RESEARCH AND DEVELOPMENT ("R&D") EXPENSES
R&D expenses were $555,388, as compared to $98,979 for the same period last
year. The increase was principally due to the Company's widening scope and
quantity of research and development projects, as the Company strives to develop
more drugs.
GROSS PROFIT
Gross profit in 2007 was $933,697, as compared to $1,080,231 as reported in the
same period last year. The main reason for the decrease is that we had less
income from technology transfer compared to the same period in 2006. The income
from transfer of technology is not steady, as we had a relatively large amount
of income from a single transfer of technology in the first three quarters of
2006, however, there was no such transfer in the first three quarters of 2007.
GROSS PROFIT PERCENTAGE
Gross profit percentage decreased from 72% in the first three quarters of 2006
to 59% in the first three quarters of 2007. The main reason is that we had less
income from transfer of technology in this period compared to the same period
last year.
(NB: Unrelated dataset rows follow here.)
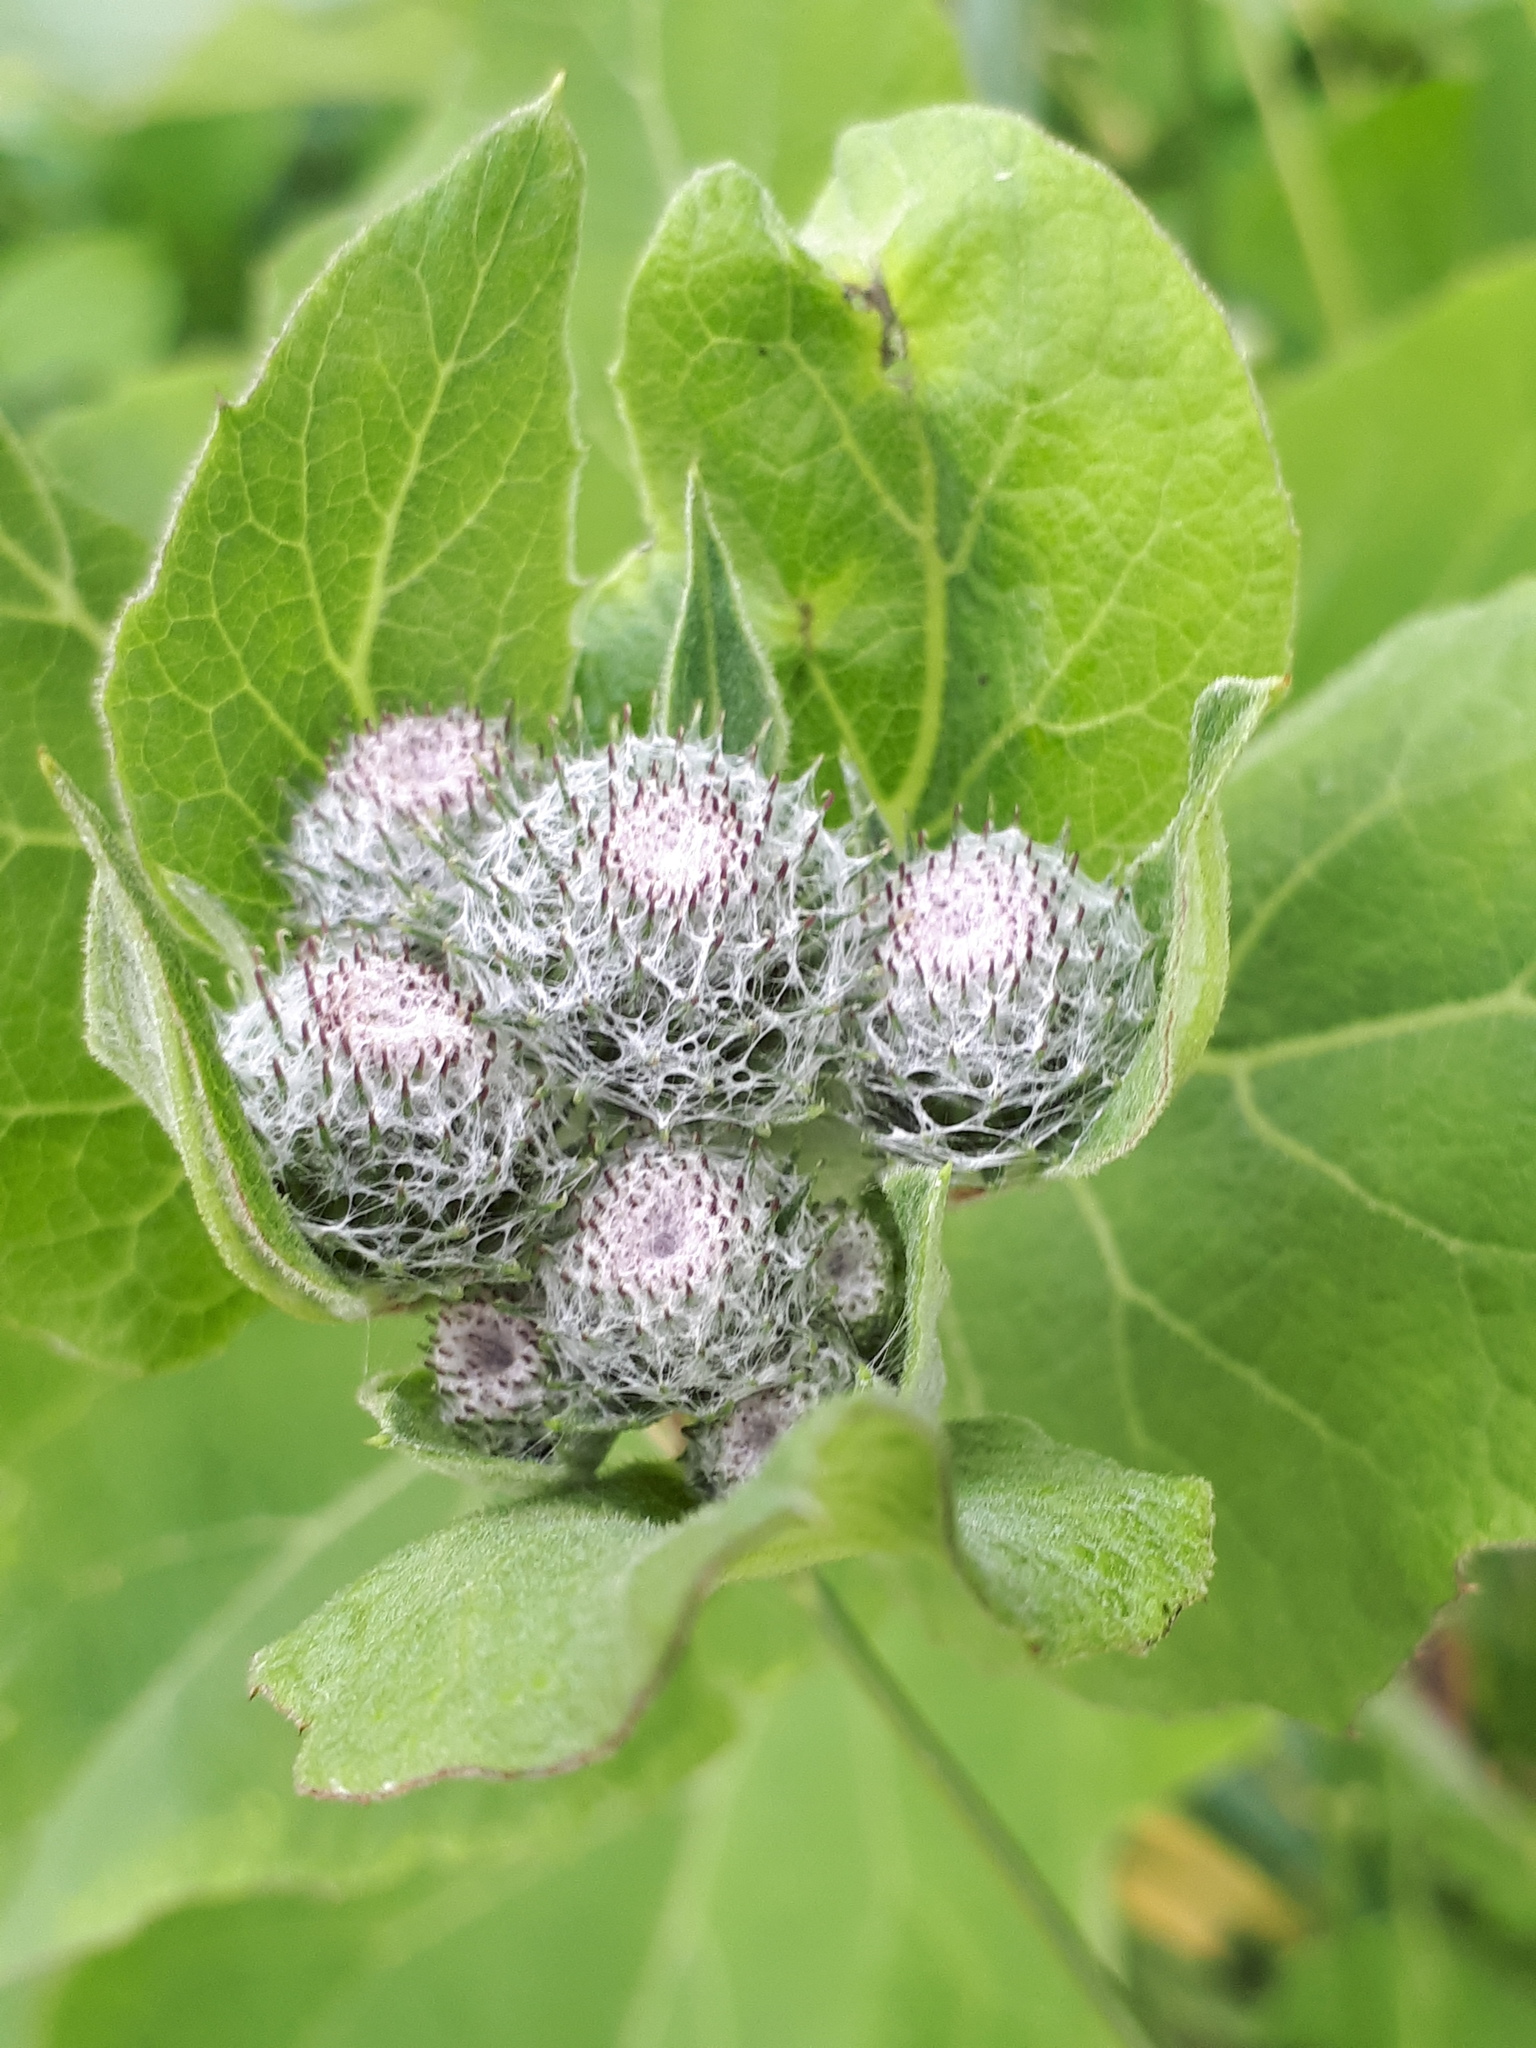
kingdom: Plantae
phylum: Tracheophyta
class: Magnoliopsida
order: Asterales
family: Asteraceae
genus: Arctium
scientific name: Arctium tomentosum
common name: Woolly burdock
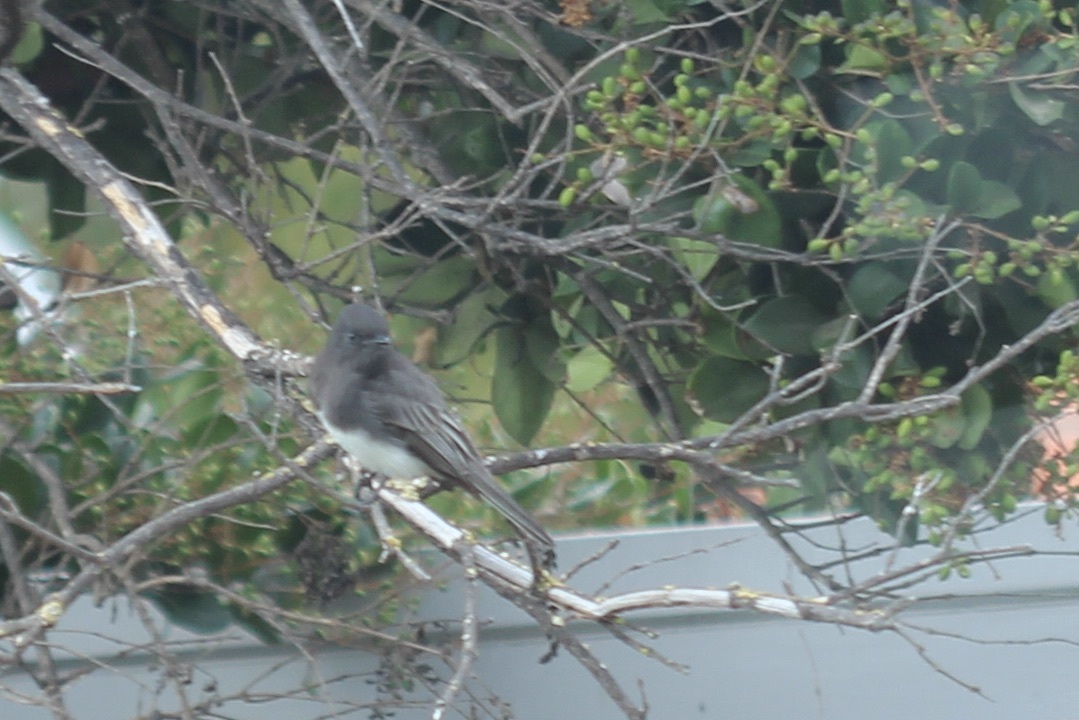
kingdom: Animalia
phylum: Chordata
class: Aves
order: Passeriformes
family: Tyrannidae
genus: Sayornis
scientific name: Sayornis nigricans
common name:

Although we realized an increase in the sale of goods compared to the
same period last year, the gross profit percentage for the sale of goods is much
smaller than it is from the transfer of technology. This brings down the overall
gross profit percentage.
OPERATING EXPENSES
Operating expenses increased to $1,695,097 compared to $1,420,822 in the same
period last year. The main reasons for the increase are:1) R&D expense increased
$456,409 compared to same period last year and 2) administrative expense
decreased $267,160 compared to the same period last year. This is achieved
through more efficient management.
LIQUIDITY AND CAPITAL RESOURCES
As of September 30, 2007, we had cash of $5,175,169. For the nine months then
ended, we used cash of $612,210 in our continuing operating activities. The
significant reasons for the use of cash are:
1) the loss from continuing operations for the nine months ended of
$941,542;
2) the increase in inventories of $116,827;
3) the increase in accounts payable and accrued expenses of $167,326
4) depreciation of property plant and equipment $258,221.
During the first three quarters of 2007, the Company used $122,460 towards
purchasing machinery. Contributions from minority interest were $125,880 during
the period. The Company received $65,725 for the sale of YCT in this quarter. We
had no other material investing or financing activities.
We anticipate steady revenue growth over time, as drugs currently under
development come to market. Additionally, we are also instituting procedures to
create a more effective credit policy, and reduce our accounts receivable and
shorten the aging of them. We do not anticipate any material cash needs in 2007.
OFF-BALANCE SHEET ARRANGEMENTS
We have no off-balance arrangements.